▶ [Material provided]:

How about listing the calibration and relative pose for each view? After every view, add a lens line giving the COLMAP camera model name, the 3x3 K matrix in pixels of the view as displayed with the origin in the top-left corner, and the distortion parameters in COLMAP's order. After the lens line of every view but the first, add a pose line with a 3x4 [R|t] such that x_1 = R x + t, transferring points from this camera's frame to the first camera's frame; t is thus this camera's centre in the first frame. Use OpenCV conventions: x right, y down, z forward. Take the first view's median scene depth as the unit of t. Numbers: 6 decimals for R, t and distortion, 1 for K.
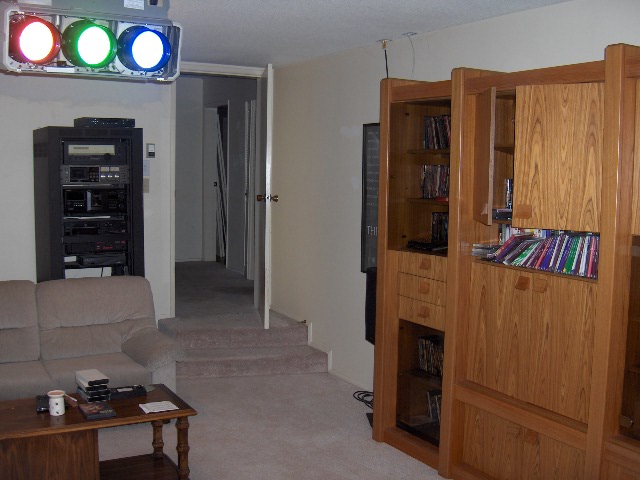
lens RADIAL K [[747.1, 0, 320.0], [0, 747.1, 240.0], [0, 0, 1]] dist [-0.152538, 0.022592]
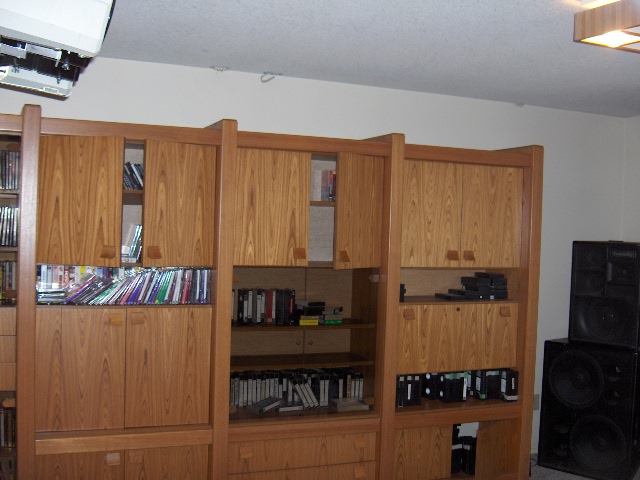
lens RADIAL K [[747.1, 0, 320.0], [0, 747.1, 240.0], [0, 0, 1]] dist [-0.152538, 0.022592]
pose [[0.109495, -0.031976, 0.993473, -0.810731], [0.062870, 0.997704, 0.025184, -0.069747], [-0.991997, 0.059702, 0.111254, 0.623247]]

▶ [Requirement]:
Turn all of the lines above into a numbered list, skipping any blank lines and leaving the pictures out.

▶ [Final answer]:
1. How about listing the calibration and relative pose for each view? After every view, add a lens line giving the COLMAP camera model name, the 3x3 K matrix in pixels of the view as displayed with the origin in the top-left corner, and the distortion parameters in COLMAP's order. After the lens line of every view but the first, add a pose line with a 3x4 [R|t] such that x_1 = R x + t, transferring points from this camera's frame to the first camera's frame; t is thus this camera's centre in the first frame. Use OpenCV conventions: x right, y down, z forward. Take the first view's median scene depth as the unit of t. Numbers: 6 decimals for R, t and distortion, 1 for K.
2. lens RADIAL K [[747.1, 0, 320.0], [0, 747.1, 240.0], [0, 0, 1]] dist [-0.152538, 0.022592]
3. lens RADIAL K [[747.1, 0, 320.0], [0, 747.1, 240.0], [0, 0, 1]] dist [-0.152538, 0.022592]
4. pose [[0.109495, -0.031976, 0.993473, -0.810731], [0.062870, 0.997704, 0.025184, -0.069747], [-0.991997, 0.059702, 0.111254, 0.623247]]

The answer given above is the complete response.